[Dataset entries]

━━━━━━

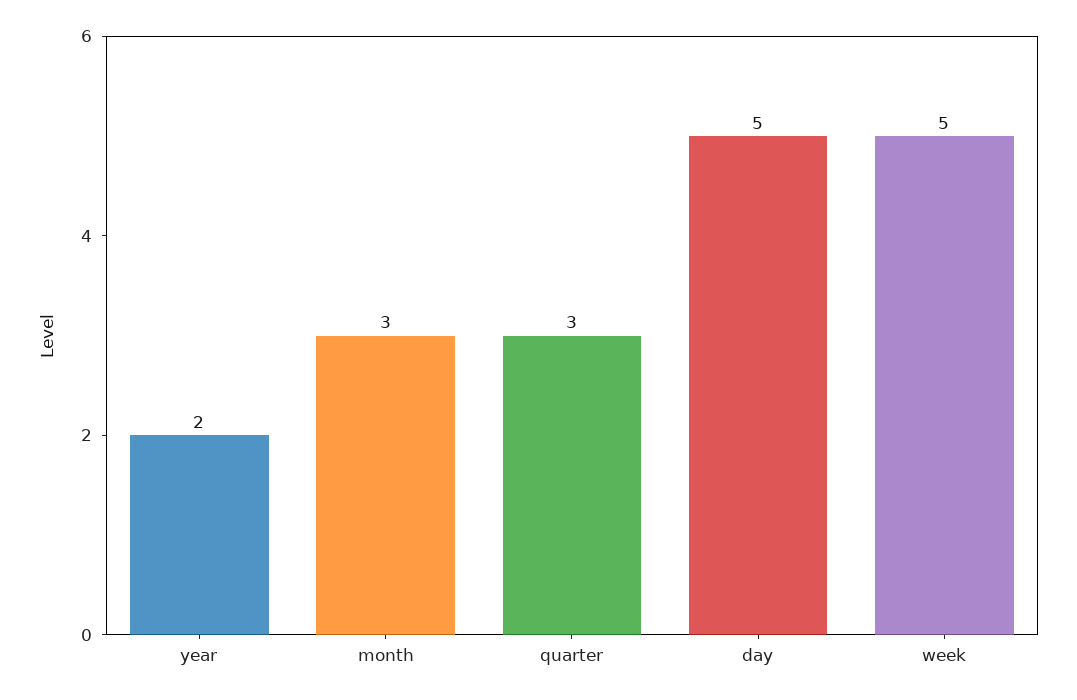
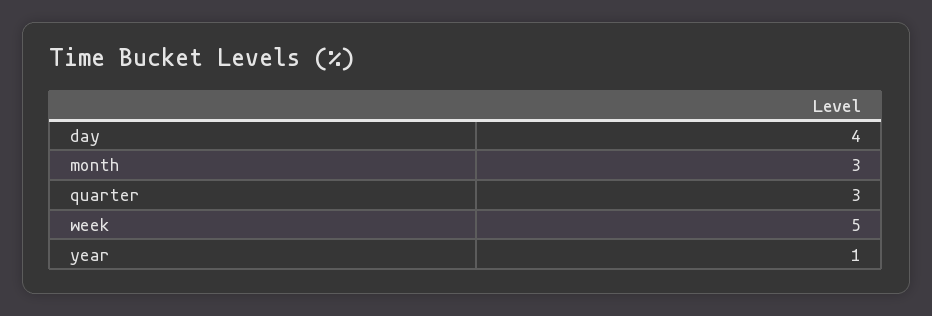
year: 2 -> 1
day: 5 -> 4

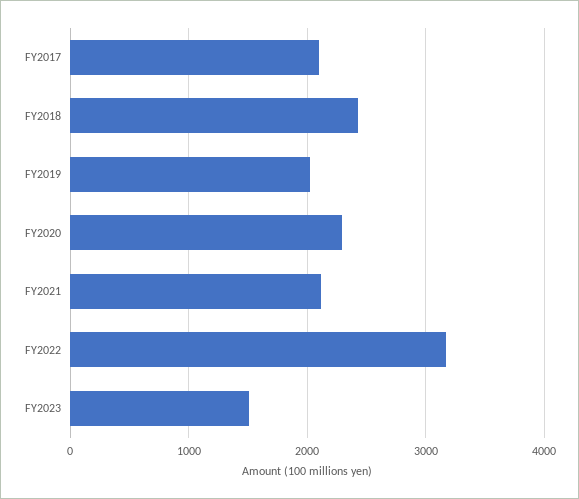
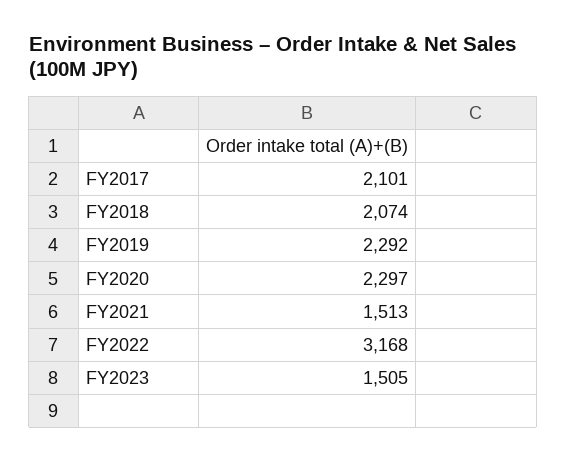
FY2018: 2400 -> 2074
FY2019: 2000 -> 2292
FY2021: 2100 -> 1513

━━━━━━

◆ **Work instruction**
Leave the pictures out and reproduce every record above exactly.

◆ **Exercise solution**
year: 2 -> 1
day: 5 -> 4

FY2018: 2400 -> 2074
FY2019: 2000 -> 2292
FY2021: 2100 -> 1513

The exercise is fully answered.